Beautiful shoulder plane Tim. I've managed to get a few good buys on planes off ebay.


----------



## twmv86 (Oct 14, 2018)

tom i thought the rust would be hard to deal with but its not at all. messy and takes a bit of time but no big deal. i soak really bad small parts in vinegar. this paul sellers video got me interested. 

mr joat i kinda like recliner shopping but flea markets sound like a good idea.

chuck anything i make wont turn out that nice im sure. young je makes a lot of beautiful stuff


----------



## thomas1389 (Jan 4, 2012)

Very nice finished product. I'd practice a little more safety around those saw blades, though. You may not keep the fingers you need to turn out such nice specimens.


----------



## woodknots (Mar 7, 2012)

@twmv86
Tim - I've restored a few planes myself - will post some pictures later. I've purchased hand planes for as little as $5.00 at flea markets and an older like-new,in box Stanley #4 for $20.00. Ebay seems overpriced. Have you tried electrolysis rust removal? I've done it a few times and works pretty well - lot's of videos on google of the process.


----------



## DaninVan (Jan 1, 2012)

Hey, Vince! Good to see you back!! (White snow + green golf balls?)
Another vote from me for for electrolysis.


----------



## sreilly (May 22, 2018)

Great posts. I have a few old planes that belonged to my father-in-law who was 3 months shy of 100 when he passed in 2001. He was a self taught farm boy growing up in Southern Maryland just outside of DC. His family had a farm and they took produce to market in DC by horse and buggy riding on cobblestone roads in DC. Oh the history that man could tell was nothing like what we read in the school books. His recalls had real color and depth. He was quite the accomplished woodworker and I way too busy to take time to learn from him. I was working 60-70 hours a week back then. What a tragedy to have missed out on such a great opportunity. And they lived with us the last 10-12 years.....
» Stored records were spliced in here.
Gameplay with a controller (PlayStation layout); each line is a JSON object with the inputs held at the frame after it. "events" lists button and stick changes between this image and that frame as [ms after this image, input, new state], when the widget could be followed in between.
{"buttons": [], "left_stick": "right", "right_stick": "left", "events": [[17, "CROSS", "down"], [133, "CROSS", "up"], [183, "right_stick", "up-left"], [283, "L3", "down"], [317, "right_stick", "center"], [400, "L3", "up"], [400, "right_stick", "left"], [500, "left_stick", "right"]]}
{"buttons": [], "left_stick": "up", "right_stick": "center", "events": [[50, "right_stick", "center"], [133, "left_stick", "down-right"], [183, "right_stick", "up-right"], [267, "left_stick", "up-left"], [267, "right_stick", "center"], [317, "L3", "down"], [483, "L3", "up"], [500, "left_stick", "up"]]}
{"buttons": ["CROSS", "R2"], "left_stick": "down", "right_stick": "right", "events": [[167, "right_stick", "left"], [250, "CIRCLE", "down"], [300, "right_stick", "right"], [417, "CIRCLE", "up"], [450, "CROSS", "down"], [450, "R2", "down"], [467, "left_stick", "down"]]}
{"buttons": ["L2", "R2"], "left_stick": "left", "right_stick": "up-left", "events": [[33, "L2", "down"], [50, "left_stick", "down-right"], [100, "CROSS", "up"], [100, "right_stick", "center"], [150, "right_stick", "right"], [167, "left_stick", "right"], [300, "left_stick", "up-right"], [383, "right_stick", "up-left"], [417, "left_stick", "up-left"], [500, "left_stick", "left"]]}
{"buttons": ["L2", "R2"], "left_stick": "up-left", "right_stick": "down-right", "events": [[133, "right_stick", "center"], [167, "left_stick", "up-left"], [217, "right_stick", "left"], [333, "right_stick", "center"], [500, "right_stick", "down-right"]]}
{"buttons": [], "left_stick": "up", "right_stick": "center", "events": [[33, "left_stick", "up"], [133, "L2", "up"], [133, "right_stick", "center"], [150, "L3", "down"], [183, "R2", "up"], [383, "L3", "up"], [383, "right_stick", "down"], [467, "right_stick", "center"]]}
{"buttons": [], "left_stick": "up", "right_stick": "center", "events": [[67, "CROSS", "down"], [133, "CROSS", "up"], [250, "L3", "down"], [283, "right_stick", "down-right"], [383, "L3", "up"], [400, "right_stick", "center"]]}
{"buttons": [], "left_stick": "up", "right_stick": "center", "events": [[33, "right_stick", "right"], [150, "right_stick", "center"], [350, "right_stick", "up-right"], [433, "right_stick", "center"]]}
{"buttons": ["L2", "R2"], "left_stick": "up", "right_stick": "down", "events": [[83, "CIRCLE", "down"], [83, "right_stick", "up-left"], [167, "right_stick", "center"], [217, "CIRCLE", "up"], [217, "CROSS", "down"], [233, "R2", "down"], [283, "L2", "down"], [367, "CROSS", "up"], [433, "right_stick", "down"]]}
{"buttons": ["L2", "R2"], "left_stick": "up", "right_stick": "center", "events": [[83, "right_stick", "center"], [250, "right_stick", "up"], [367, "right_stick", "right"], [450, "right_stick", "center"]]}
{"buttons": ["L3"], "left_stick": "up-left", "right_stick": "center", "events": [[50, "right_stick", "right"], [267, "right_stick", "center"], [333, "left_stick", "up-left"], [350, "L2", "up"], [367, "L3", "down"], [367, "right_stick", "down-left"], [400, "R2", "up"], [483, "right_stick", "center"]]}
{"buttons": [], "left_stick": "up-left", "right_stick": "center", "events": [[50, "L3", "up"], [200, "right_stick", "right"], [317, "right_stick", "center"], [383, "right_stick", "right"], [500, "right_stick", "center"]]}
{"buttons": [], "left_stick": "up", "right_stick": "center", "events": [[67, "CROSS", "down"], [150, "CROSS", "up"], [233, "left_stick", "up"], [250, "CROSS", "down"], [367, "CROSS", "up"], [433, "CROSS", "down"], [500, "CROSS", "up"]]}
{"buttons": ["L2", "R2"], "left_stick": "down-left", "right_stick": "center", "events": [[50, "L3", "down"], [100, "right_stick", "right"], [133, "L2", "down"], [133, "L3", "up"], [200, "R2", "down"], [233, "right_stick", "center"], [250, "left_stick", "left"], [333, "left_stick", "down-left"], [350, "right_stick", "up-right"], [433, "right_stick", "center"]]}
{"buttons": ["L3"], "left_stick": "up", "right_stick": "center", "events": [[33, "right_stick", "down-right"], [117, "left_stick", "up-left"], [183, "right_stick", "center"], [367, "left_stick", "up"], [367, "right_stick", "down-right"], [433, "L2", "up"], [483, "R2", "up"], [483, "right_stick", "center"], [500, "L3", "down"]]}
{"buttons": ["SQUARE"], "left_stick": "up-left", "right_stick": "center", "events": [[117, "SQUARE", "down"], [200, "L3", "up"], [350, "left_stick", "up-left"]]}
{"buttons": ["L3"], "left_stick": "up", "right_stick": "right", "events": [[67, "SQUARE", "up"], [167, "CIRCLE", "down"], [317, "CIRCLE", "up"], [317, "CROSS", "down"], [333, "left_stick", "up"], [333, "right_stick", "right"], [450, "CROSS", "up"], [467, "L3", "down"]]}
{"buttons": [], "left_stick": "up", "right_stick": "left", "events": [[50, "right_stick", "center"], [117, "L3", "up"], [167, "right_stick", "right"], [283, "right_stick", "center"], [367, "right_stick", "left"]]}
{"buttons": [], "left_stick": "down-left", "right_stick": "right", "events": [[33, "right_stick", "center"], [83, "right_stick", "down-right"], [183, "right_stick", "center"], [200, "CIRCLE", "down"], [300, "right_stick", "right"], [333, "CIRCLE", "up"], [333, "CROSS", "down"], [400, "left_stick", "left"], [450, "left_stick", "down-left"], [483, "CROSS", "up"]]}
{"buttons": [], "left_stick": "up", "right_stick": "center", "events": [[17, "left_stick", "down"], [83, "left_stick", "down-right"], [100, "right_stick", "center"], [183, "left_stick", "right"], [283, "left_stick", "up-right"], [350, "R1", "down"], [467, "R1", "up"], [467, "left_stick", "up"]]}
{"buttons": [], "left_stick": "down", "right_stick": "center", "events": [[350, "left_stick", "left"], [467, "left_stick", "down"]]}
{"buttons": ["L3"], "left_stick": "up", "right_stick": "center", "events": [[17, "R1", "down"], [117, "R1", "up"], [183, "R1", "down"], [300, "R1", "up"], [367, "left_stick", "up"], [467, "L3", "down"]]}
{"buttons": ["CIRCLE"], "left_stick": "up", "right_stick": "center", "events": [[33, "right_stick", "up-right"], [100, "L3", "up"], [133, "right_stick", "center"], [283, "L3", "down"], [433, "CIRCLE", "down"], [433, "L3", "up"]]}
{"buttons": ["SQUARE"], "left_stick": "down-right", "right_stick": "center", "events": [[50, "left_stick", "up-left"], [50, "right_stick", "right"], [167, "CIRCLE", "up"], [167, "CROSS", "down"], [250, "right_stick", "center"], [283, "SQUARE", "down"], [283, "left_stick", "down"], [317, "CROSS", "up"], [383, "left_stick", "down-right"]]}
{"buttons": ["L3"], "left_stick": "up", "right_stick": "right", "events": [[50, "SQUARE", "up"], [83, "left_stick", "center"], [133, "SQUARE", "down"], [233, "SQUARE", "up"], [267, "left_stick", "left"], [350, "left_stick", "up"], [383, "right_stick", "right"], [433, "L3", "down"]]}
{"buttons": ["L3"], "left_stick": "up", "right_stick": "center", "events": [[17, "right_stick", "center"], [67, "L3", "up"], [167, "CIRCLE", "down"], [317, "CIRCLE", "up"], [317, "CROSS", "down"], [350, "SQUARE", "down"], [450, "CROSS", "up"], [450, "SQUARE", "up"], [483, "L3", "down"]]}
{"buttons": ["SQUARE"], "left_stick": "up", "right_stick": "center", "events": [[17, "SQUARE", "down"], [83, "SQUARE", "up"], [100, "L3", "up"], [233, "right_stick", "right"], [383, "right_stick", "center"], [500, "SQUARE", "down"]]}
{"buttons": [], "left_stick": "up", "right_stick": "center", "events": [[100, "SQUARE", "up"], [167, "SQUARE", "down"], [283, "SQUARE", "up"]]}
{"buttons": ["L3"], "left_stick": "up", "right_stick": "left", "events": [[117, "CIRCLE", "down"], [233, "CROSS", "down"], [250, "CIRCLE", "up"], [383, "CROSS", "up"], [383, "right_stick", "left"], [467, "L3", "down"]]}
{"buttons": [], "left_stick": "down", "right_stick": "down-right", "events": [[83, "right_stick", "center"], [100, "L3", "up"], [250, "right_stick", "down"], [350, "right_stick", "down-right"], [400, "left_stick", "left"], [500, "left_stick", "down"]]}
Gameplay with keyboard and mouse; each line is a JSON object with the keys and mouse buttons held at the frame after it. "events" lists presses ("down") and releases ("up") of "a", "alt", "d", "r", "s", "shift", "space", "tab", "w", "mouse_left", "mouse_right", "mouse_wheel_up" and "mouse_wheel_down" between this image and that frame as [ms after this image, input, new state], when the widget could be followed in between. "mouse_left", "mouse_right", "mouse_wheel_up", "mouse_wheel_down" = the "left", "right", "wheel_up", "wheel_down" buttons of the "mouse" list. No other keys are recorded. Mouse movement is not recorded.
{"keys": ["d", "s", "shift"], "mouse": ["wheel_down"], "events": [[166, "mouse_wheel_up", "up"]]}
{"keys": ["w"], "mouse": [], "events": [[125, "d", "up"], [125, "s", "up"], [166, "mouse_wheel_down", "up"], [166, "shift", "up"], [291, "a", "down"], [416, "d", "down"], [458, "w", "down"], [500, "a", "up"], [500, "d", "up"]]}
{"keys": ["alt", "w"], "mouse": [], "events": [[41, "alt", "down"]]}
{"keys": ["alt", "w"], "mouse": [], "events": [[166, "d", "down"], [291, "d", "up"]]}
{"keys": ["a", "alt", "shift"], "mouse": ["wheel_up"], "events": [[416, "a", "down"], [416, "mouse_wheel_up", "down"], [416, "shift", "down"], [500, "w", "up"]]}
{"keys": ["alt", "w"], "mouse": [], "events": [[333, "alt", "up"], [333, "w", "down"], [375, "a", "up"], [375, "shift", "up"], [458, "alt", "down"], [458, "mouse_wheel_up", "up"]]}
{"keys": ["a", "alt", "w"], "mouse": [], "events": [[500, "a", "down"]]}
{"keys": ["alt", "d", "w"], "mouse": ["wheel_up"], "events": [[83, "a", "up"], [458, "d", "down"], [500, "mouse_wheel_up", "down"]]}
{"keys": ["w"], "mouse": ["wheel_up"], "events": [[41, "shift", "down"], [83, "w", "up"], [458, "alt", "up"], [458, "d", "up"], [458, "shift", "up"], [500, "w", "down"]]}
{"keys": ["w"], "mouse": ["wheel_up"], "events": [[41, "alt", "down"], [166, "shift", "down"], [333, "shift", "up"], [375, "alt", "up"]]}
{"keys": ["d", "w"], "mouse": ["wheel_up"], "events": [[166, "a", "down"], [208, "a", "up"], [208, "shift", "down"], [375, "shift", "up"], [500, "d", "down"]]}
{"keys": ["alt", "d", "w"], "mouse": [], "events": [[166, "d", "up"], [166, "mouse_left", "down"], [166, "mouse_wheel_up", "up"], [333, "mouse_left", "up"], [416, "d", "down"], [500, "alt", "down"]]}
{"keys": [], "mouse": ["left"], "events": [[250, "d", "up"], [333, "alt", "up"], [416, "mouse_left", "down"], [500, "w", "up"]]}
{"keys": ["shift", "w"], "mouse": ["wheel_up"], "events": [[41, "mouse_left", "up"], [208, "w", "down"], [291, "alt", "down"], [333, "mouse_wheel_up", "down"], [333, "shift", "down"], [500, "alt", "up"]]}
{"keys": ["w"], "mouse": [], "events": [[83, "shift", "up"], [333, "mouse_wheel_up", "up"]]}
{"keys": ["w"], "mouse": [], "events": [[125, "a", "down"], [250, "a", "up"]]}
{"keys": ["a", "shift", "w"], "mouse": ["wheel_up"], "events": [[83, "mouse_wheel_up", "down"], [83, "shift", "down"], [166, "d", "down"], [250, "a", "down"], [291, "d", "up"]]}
So now I have some planes I need to identify, clean up, and put to good use. First to identify them......


----------



## woodknots (Mar 7, 2012)

DaninVan said:


> Hey, Vince! Good to see you back!! (White snow + green golf balls?)
> Another vote from me for for electrolysis.


Hi Dan - thanks. No white snow for me - I'm in Florida. Got out of Ontario just before that snowstorm on Jan 19. So..... brown fairways and white golf balls.


----------



## woodknots (Mar 7, 2012)

@sreilly - Hi Steve - there are a few websites around that could help you with identification, especially if they are Stanley - here's just one that is a good read:

The Superior Works - Patrick's Blood & Gore: Preface


----------



## twmv86 (Oct 14, 2018)

vchiarelli said:


> @twmv86
> Tim - I've restored a few planes myself - will post some pictures later. I've purchased hand planes for as little as $5.00 at flea markets and an older like-new,in box Stanley #4 for $20.00. Ebay seems overpriced. Have you tried electrolysis rust removal? I've done it a few times and works pretty well - lot's of videos on google of the process.



no sir i haven't tried electro method. i'll read up on that ty. i got a #4 1/2 without an iron pretty cheap recently that is really rough and is a good candidate for that. when i first started doing this i never would have bought one this bad, but rust doesn't scare my anymore. you can get these almost pristine with a little effort. i'm gonna make a scrub plane out it i think. i picked up two 2 3/8 irons fairly cheap.
i'm pretty low tech. just use 120 grit paper, wire wheel on my bench grinder or vinegar. 
a new #4 smoother for $20? that just plain stealin:nerd:. i'm gonna have to venture out to a flea market next month. done blew my tool budget for this month. its nice when they pay you to stay home but you don't get as much $
now that i have a couple of #4 1/2's my quest for a #7 or #8 begins


----------



## gmercer_48083 (Jul 18, 2012)

Tim, That's a beauty...looks like the iron has been sharpened a few thousand times. Must have been owned by a real hand tool hands on woodworker.


----------



## twmv86 (Oct 14, 2018)

@vchiarelli hey vince i saw a wood magazine video on electrolysis that said it might take off some of the japaning. have you noticed that happening? i have a trickle charger so i just need to get a hunk of rebar or something.
i started looking into a diy japaning recipe and it doesnt seem to be as hard as i thought it would. just mix some liquid asphaltum and some spar varnish do thin coats then bake at 250-300 and reapply. it may not be as good as original but its surely doable.
so far i havent had one thats lost most of the original japaning but i can see myself trying it at some point


----------



## twmv86 (Oct 14, 2018)

gmercer_48083 said:


> Tim, That's a beauty...looks like the iron has been sharpened a few thousand times. Must have been owned by a real hand tool hands on woodworker.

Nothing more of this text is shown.